Like previous speakers, I underline that access to justice is a fundamental cornerstone of our democracy, as it is for any democracy. Delays undermine that. I have stood in the Chamber quite a bit in recent weeks to talk about access to justice, how we need to look at the failings in criminal and civil legal aid, and the failings in providing an adequate number of judges and registrars, in addition to other resources, all of which are fundamental to access to justice.
I will, however, focus on a slightly different matter. There has been some talk about the Executive giving up its power to somewhat unaccountable quangos and how that is undermining our democracy. I fully believe a similar parallel process is happening within our courts system, with the relentless march of the administrate state. The Chief Justice, when he spoke at the Law Reform Commission’s annual conference in November 2017 said:
[In Ireland] Every time there is a new form of right or obligation created, we create a new body. Sometimes there is a regulatory body, and a regulatory appeal body, and sometimes the legislation says you can appeal from that body to the courts on a point of law, sometimes to the Circuit Court and sometimes to the High Court. Sometimes you may even appeal on the merits to the Circuit Court. … behind that there is always the right to seek judicial review and there … [are acres] of case law about whether or not the internal … systems in the regulatory bodies … [were] exhausted before seeking judicial review. … often a party argues that if they had … [sought that exhaustion], it would have been too late and … [it is a] collateral attack on the original decision. I think we have gotten ourselves into [a] significant … [mess] in this area.
I hold some concern that we are continuing to do with this Bill exactly what the Chief Justice spoke against. I find it interesting that I first heard the above quote from then law reform commissioner Mr. Justice Maurice Collins who is now, of course, on the Supreme Court, at a Law Reform Commission seminar on the Zalewski case, about which the Chief Justice said, “The standard of justice administered under Article 37 cannot be lower or less demanding than the justice administered in courts under Article 34”. Again, I am quite concerned that we have now created a new right, and a new body to assess that right, which is essentially an Article 37 body. We do not seem to be providing, in the legislation, for justice to be administered to the same standard, and in no less demanding a way, than the justice administered in the courts.
It begs the question, if the courts already exist, surely they are the best places to hear these cases? While I appreciate the kernel of this is that we failed to provide an effective remedy previously, ensuring the courts are accessible is the effective remedy. The courts are already there. They are our effective remedy as long as we provide sufficient judges, timely hearings, translators to ensure the courts are accessible, and legal aid to ensure that citizens can demand their constitutional due. It seems to me that some of the Bill’s provisions are unnecessary and what we have before us fails to meet the standards set out in the Zalewski case.

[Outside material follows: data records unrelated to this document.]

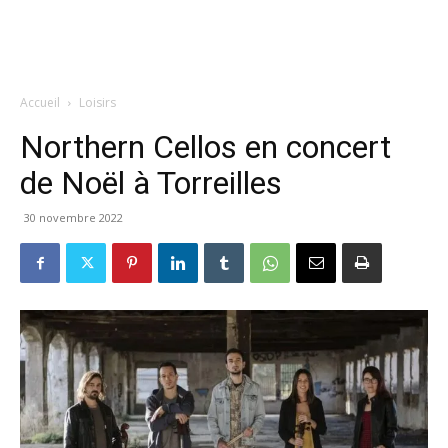
Accueil
Loisirs
Northern Cellos en concert
de Noël à Torreilles
30 novembre 2022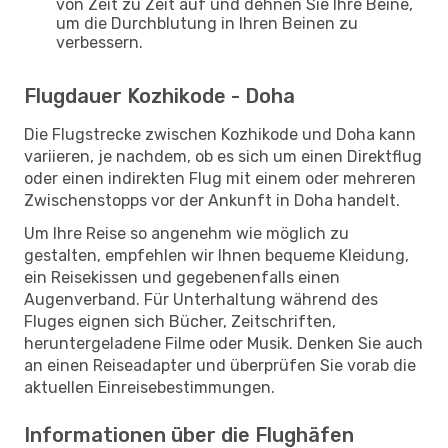
von Zeit zu Zeit auf und dehnen Sie Ihre Beine,
um die Durchblutung in Ihren Beinen zu
verbessern.
Flugdauer Kozhikode - Doha
Die Flugstrecke zwischen Kozhikode und Doha kann
variieren, je nachdem, ob es sich um einen Direktflug
oder einen indirekten Flug mit einem oder mehreren
Zwischenstopps vor der Ankunft in Doha handelt.
Um Ihre Reise so angenehm wie möglich zu
gestalten, empfehlen wir Ihnen bequeme Kleidung,
ein Reisekissen und gegebenenfalls einen
Augenverband. Für Unterhaltung während des
Fluges eignen sich Bücher, Zeitschriften,
heruntergeladene Filme oder Musik. Denken Sie auch
an einen Reiseadapter und überprüfen Sie vorab die
aktuellen Einreisebestimmungen.
Informationen über die Flughäfen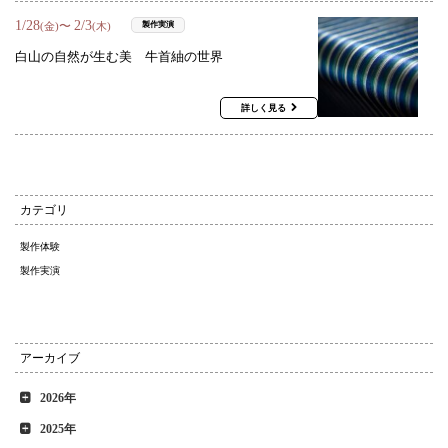
1
/
28
2
/
3
〜
製作実演
(金)
(木)
白山の自然が生む美 牛首紬の世界
詳しく見る
カテゴリ
製作体験
製作実演
アーカイブ
2026年
2025年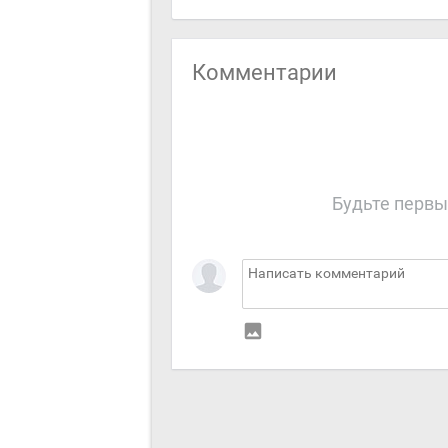
Комментарии
Будьте первы
insert_photo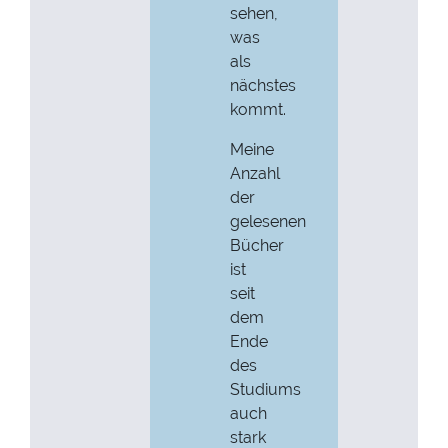
sehen,
was
als
nächstes
kommt.
Meine
Anzahl
der
gelesenen
Bücher
ist
seit
dem
Ende
des
Studiums
auch
stark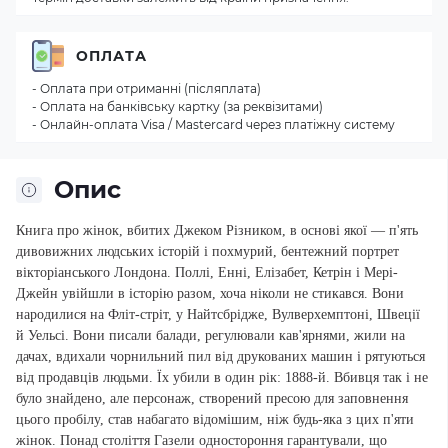
ОПЛАТА
- Оплата при отриманні (післяплата)
- Оплата на банківську картку (за реквізитами)
- Онлайн-оплата Visa / Mastercard через платіжну систему
Опис
Книга про жінок, вбитих Джеком Різником, в основі якої — п'ять
дивовижних людських історій і похмурий, бентежний портрет
вікторіанського Лондона. Поллі, Енні, Елізабет, Кетрін і Мері-
Джейн увійшли в історію разом, хоча ніколи не стикався. Вони
народилися на Фліт-стріт, у Найтсбрідже, Вулверхемптоні, Швеції
й Уельсі. Вони писали балади, регулювали кав'ярнями, жили на
дачах, вдихали чорнильний пил від друкованих машин і рятуються
від продавців людьми. Їх убили в один рік: 1888-й. Вбивця так і не
було знайдено, але персонаж, створений пресою для заповнення
цього пробілу, став набагато відомішим, ніж будь-яка з цих п'яти
жінок. Понад століття Газели одностороння гарантували, що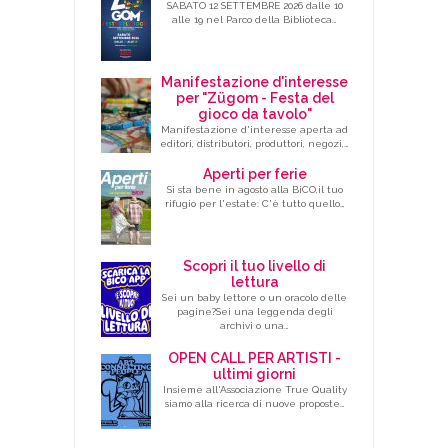
SABATO 12 SETTEMBRE 2026 dalle 10
alle 19 nel Parco della Biblioteca…
Manifestazione d'interesse
per "Zügom - Festa del
gioco da tavolo"
Manifestazione d'interesse aperta ad
editori, distributori, produttori, negozi,…
Aperti per ferie
Si sta bene in agosto alla BiCO,il tuo
rifugio per l'estate: C'è tutto quello…
Scopri il tuo livello di
lettura
Sei un baby lettore o un oracolo delle
pagine?Sei una leggenda degli
archivi o una…
OPEN CALL PER ARTISTI -
ultimi giorni
Insieme all'Associazione True Quality
siamo alla ricerca di nuove proposte…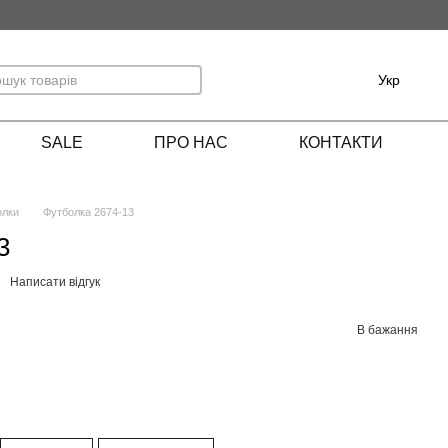
Укр
SALE
ПРО НАС
КОНТАКТИ
олки
Футболка 2674-13
3
Написати відгук
В бажання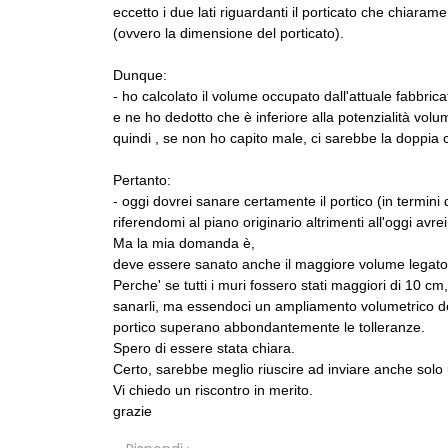
eccetto i due lati riguardanti il porticato che chiarame
(ovvero la dimensione del porticato).
Dunque:
EVENTI
- ho calcolato il volume occupato dall'attuale fabbrica
Con Carlo Scarp
e ne ho dedotto che è inferiore alla potenzialità volu
appuntamenti 
quindi , se non ho capito male, ci sarebbe la doppia c
Venezia
Pertanto:
UP-TO-DATE
- oggi dovrei sanare certamente il portico (in termini
Riforma delle 
novità su abil
riferendomi al piano originario altrimenti all'oggi av
tirocini ed e
Ma la mia domanda è,
deve essere sanato anche il maggiore volume legato 
UP-TO-DATE
Perche' se tutti i muri fossero stati maggiori di 10 cm
L'Agenzia del
sanarli, ma essendoci un ampliamento volumetrico del p
accordi quadro
portico superano abbondantemente le tolleranze.
di architettura
Spero di essere stata chiara.
Certo, sarebbe meglio riuscire ad inviare anche solo 
Vi chiedo un riscontro in merito.
grazie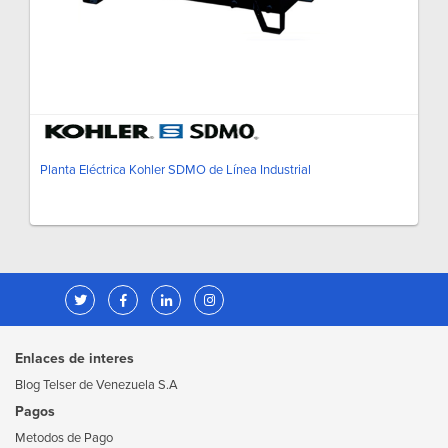
Planta Eléctrica Kohler SDMO de Línea Industrial
Enlaces de interes
Blog Telser de Venezuela S.A
Pagos
Metodos de Pago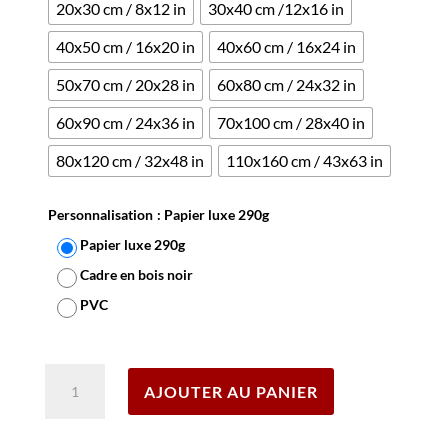
client
20x30 cm / 8x12 in
30x40 cm /12x16 in
40x50 cm / 16x20 in
40x60 cm / 16x24 in
50x70 cm / 20x28 in
60x80 cm / 24x32 in
60x90 cm / 24x36 in
70x100 cm / 28x40 in
80x120 cm / 32x48 in
110x160 cm / 43x63 in
Personnalisation
: Papier luxe 290g
Papier luxe 290g
Cadre en bois noir
PVC
Effacer
quantité
AJOUTER AU PANIER
de
Affiche
De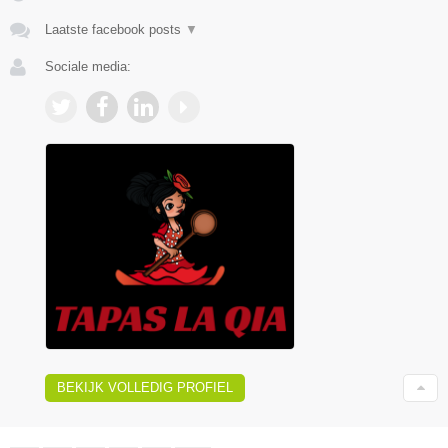
Laatste facebook posts
▼
Sociale media:
BEKIJK VOLLEDIG PROFIEL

More than that, I will point out some other particular concerns regarding the Bill. Subsection 10(7) references avoiding divergence in assessors, which highlights the importance of precedent. This speaks to the challenges of the Zalewski decision and ensuring that the justice administered is of a reasonable standard. It indicates that perhaps we will not achieve that with this legislation.
Section 19 provides a differing onus and acceptance between the State and citizen as regards an assessment. In cases of a failure to respond, the Minister is deemed to have accepted an assessment where the citizen is deemed not to have accepted it, which is deeply unfair. It is a splitting and a setting up of the State in opposition to and against the citizen, when the citizen and the State should be one and on the same side.
When we talk about the State being a model litigant, such elements do not underpin that idea. Section 25 goes some way towards inoculating against that, but my concerns still stand.
Sections 20 and 21 provide for a somewhat stilted appeals system and a system for making decisions on costs. We already have decent structures for appeal and for deciding costs. We simply need to make them more accessible. We should do so not by creating a new body or new right; we should do it by ensuring that the courts overall are ultimately accessible. Much of this comes from the relentless march of the administrative state. It gives me pause and makes me reflect on comments made by some recently retired senior civil servants who have been derogatory about individual barristers and other lawyers, the judicial review process, access to the courts in general and our Judiciary, which has served us well. I hope those are individual views and not reflective of the Department of Justice as a whole. In general, the staff of the Department like our Judiciary. The ultimate remedy is to ensure that the courts are accessible and effective. That is where we should be focusing our time and resources. The Minister of State opened by talking about how we are doing that in some cases but that we need to double down on it by providing effective legal aid for criminal and civil cases, making our courts accessible by ensuring that translators are available and buildings are accessible and ensuring we have a sufficient number of judges.